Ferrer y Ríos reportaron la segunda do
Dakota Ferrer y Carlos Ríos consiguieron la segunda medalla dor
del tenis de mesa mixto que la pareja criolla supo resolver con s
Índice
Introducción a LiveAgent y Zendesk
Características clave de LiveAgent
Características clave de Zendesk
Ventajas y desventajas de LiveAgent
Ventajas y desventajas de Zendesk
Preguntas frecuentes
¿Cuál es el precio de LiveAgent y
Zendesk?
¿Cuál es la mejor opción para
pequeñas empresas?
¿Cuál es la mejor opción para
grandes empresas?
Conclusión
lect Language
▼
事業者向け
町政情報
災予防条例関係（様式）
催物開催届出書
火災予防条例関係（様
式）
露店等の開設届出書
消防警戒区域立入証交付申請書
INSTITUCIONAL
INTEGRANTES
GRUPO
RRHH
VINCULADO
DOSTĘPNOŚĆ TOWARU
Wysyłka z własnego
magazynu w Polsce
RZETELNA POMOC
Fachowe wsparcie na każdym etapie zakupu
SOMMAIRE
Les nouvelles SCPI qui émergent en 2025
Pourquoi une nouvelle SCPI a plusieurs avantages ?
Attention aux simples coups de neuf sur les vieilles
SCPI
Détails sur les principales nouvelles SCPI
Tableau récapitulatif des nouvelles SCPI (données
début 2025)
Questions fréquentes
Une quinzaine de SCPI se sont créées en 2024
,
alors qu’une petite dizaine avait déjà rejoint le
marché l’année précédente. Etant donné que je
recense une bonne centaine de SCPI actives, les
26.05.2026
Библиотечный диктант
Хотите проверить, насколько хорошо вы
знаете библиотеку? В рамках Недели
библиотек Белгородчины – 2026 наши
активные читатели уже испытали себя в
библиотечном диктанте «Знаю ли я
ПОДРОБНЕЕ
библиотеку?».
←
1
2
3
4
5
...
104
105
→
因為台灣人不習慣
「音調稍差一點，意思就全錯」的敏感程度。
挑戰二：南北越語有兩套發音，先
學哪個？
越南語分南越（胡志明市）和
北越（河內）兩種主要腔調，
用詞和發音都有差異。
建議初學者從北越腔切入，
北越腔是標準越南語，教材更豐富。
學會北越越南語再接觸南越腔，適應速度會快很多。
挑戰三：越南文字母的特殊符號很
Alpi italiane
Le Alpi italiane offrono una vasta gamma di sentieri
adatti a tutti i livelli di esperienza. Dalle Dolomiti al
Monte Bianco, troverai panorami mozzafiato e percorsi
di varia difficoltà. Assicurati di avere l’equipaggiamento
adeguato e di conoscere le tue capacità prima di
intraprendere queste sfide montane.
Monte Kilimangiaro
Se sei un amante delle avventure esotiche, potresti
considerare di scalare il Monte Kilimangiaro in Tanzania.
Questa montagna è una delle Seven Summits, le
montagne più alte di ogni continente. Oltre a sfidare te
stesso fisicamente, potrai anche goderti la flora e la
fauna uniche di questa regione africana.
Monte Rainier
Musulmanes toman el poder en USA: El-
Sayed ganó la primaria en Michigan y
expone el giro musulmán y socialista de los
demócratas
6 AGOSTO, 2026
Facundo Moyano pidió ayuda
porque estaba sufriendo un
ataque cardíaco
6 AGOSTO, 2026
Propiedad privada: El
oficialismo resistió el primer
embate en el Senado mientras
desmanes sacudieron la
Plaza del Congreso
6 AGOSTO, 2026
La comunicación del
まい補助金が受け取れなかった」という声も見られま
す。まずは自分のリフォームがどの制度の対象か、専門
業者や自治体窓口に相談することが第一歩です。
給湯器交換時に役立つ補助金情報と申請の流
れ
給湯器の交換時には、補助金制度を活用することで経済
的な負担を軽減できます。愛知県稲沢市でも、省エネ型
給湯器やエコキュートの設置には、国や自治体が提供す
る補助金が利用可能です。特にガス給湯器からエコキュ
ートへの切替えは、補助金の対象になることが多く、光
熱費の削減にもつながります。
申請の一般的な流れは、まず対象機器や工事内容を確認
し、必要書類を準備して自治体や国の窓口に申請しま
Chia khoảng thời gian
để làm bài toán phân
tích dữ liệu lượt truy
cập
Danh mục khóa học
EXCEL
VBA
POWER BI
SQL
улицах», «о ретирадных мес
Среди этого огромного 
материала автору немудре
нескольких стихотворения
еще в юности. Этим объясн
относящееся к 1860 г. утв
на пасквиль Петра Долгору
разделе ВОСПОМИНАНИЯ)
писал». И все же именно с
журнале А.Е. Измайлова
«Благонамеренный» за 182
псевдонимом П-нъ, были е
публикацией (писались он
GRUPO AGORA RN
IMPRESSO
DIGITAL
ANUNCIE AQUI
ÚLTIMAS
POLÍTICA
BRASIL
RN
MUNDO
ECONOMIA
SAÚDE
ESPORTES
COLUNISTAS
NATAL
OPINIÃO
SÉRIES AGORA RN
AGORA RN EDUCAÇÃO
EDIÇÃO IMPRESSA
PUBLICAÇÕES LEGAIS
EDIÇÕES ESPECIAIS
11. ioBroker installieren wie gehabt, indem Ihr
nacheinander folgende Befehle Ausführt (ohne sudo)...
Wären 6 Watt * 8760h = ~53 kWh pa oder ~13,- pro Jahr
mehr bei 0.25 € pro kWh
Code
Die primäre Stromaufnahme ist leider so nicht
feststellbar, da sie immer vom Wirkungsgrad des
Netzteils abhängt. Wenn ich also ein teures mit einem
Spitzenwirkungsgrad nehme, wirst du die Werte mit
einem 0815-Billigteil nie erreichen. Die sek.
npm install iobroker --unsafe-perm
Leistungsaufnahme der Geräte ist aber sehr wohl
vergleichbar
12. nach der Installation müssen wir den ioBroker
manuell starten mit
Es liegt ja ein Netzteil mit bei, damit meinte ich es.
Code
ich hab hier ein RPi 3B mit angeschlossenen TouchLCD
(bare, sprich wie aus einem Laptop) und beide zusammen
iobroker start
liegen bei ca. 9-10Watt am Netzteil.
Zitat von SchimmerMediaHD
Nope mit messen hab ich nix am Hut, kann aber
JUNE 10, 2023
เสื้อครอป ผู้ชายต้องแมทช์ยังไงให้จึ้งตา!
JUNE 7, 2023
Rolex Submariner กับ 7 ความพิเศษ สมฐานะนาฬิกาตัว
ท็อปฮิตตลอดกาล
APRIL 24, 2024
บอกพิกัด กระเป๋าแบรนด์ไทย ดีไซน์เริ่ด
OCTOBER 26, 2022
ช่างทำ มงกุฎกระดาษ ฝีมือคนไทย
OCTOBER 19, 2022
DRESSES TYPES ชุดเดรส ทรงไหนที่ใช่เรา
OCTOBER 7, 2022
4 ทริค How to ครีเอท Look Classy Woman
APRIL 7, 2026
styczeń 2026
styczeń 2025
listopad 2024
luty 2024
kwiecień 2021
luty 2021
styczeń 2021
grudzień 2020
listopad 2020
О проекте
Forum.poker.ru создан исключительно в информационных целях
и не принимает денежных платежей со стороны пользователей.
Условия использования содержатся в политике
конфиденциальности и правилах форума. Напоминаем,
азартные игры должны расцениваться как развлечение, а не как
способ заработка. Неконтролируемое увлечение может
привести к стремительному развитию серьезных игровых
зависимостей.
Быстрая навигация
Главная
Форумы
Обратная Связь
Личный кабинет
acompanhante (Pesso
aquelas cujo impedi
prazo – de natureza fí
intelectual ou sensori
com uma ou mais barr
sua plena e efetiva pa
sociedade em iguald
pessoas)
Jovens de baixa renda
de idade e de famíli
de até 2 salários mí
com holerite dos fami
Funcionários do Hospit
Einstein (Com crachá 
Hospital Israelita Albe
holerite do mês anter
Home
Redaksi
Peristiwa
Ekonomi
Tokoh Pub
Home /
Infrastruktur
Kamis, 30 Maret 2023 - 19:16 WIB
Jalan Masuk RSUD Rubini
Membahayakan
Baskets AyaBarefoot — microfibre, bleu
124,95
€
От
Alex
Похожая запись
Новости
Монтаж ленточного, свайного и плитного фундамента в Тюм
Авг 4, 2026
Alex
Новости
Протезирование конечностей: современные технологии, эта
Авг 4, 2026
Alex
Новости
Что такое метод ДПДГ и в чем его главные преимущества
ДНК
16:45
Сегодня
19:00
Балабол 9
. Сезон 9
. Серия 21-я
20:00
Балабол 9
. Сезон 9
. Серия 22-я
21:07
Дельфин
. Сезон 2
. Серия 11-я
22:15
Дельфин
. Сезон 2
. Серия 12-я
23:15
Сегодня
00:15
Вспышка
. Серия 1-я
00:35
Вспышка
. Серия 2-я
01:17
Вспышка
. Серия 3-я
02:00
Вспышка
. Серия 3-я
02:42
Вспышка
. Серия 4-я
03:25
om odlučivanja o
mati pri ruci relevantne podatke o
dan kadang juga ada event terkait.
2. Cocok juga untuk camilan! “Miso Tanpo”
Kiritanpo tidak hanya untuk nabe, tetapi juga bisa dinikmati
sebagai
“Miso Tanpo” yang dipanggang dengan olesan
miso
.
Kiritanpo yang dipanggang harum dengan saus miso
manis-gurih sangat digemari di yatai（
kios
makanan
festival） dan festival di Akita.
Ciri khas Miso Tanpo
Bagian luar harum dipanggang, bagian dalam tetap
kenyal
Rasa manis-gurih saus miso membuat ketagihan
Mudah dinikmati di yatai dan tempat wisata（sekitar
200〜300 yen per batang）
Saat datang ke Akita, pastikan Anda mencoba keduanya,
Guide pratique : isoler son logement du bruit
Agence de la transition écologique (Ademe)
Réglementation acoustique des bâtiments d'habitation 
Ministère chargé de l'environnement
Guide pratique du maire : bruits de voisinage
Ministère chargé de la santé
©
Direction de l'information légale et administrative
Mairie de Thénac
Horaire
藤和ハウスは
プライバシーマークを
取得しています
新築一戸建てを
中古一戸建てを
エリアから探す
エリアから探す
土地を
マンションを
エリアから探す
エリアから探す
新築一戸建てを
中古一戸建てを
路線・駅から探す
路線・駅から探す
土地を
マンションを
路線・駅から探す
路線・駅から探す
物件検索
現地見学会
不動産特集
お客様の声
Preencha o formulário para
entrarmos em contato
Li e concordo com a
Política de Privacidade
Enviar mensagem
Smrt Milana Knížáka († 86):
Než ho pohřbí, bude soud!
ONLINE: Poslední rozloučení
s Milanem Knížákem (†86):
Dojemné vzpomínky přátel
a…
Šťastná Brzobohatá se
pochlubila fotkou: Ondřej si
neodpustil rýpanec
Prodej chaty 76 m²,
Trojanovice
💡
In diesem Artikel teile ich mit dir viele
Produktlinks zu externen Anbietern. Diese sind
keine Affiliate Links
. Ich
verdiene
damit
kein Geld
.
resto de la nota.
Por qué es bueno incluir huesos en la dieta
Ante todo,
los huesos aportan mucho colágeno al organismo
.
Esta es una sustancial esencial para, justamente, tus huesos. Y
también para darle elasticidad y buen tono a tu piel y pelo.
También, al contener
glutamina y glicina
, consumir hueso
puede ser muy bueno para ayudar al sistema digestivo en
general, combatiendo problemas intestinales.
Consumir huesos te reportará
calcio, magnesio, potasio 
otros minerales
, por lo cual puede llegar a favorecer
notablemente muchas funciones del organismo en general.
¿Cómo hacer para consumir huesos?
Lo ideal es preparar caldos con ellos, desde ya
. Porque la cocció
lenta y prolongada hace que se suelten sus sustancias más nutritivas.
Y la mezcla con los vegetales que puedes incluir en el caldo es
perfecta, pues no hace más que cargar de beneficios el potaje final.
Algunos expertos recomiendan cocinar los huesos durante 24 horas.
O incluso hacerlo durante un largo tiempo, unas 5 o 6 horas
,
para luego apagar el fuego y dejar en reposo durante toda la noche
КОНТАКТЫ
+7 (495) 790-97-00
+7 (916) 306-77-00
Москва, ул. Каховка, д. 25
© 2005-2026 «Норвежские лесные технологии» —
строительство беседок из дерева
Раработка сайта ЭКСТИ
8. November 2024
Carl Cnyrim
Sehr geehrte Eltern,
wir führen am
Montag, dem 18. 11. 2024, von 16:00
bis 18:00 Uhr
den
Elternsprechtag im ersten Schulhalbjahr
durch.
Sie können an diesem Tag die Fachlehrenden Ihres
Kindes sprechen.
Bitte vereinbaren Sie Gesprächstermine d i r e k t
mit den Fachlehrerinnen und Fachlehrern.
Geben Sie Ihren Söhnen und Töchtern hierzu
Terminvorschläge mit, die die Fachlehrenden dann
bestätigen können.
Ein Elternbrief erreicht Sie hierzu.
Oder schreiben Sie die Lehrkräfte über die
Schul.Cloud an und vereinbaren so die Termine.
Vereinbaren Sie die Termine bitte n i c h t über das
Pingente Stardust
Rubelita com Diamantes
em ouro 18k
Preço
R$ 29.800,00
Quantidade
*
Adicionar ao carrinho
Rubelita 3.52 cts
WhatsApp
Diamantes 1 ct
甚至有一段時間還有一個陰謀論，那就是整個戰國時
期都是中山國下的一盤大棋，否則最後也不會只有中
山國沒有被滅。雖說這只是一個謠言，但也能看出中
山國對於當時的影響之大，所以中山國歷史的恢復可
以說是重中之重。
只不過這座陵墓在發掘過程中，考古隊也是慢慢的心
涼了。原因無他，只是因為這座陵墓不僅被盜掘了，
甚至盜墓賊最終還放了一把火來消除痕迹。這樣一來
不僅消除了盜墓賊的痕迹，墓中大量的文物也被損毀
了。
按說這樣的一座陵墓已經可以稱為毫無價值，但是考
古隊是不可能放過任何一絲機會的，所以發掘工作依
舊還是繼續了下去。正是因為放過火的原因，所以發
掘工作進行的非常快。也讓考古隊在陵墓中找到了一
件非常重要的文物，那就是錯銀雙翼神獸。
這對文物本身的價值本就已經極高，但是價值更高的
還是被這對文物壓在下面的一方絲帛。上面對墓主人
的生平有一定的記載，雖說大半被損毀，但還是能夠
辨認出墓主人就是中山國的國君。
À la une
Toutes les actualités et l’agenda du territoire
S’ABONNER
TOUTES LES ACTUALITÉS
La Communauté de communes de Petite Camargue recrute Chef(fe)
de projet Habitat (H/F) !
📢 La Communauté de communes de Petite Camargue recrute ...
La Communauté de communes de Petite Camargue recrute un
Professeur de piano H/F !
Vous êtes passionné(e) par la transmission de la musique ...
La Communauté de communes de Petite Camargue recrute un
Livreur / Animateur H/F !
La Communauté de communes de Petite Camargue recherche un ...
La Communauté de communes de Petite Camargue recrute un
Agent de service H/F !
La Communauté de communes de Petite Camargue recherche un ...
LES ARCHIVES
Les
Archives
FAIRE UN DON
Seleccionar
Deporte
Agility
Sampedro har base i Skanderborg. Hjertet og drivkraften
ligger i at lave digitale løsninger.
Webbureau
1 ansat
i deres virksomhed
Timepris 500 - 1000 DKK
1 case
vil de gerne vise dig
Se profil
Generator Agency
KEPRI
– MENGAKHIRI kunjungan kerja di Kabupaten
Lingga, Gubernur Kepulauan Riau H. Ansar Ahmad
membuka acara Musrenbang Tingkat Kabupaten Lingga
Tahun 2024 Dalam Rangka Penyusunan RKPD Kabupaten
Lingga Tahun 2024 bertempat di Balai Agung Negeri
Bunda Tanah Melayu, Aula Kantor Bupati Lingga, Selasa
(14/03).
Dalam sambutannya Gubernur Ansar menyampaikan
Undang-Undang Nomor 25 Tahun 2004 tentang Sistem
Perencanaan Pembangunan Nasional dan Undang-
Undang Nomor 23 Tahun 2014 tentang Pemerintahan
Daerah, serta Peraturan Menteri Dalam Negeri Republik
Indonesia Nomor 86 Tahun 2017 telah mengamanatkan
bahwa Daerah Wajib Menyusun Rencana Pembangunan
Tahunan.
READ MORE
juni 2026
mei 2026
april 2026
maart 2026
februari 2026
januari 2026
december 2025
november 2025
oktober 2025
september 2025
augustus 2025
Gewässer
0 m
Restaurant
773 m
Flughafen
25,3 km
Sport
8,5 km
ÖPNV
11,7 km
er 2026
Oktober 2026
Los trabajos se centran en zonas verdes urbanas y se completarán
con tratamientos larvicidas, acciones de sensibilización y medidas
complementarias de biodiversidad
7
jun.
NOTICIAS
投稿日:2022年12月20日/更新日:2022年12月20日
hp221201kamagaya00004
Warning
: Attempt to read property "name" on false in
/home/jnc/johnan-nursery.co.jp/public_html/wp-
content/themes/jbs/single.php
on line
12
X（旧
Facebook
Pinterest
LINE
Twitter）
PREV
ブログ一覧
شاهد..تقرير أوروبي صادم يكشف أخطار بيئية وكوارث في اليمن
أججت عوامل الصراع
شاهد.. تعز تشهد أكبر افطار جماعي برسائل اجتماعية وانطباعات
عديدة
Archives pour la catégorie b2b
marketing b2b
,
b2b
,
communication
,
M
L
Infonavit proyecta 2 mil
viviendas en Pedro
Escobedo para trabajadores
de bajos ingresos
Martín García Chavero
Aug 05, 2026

Brief:
Return each line of the data that contains the string "delle".

Exercise solution:
Se sei un amante delle avventure esotiche, potresti
Questa montagna è una delle Seven Summits, le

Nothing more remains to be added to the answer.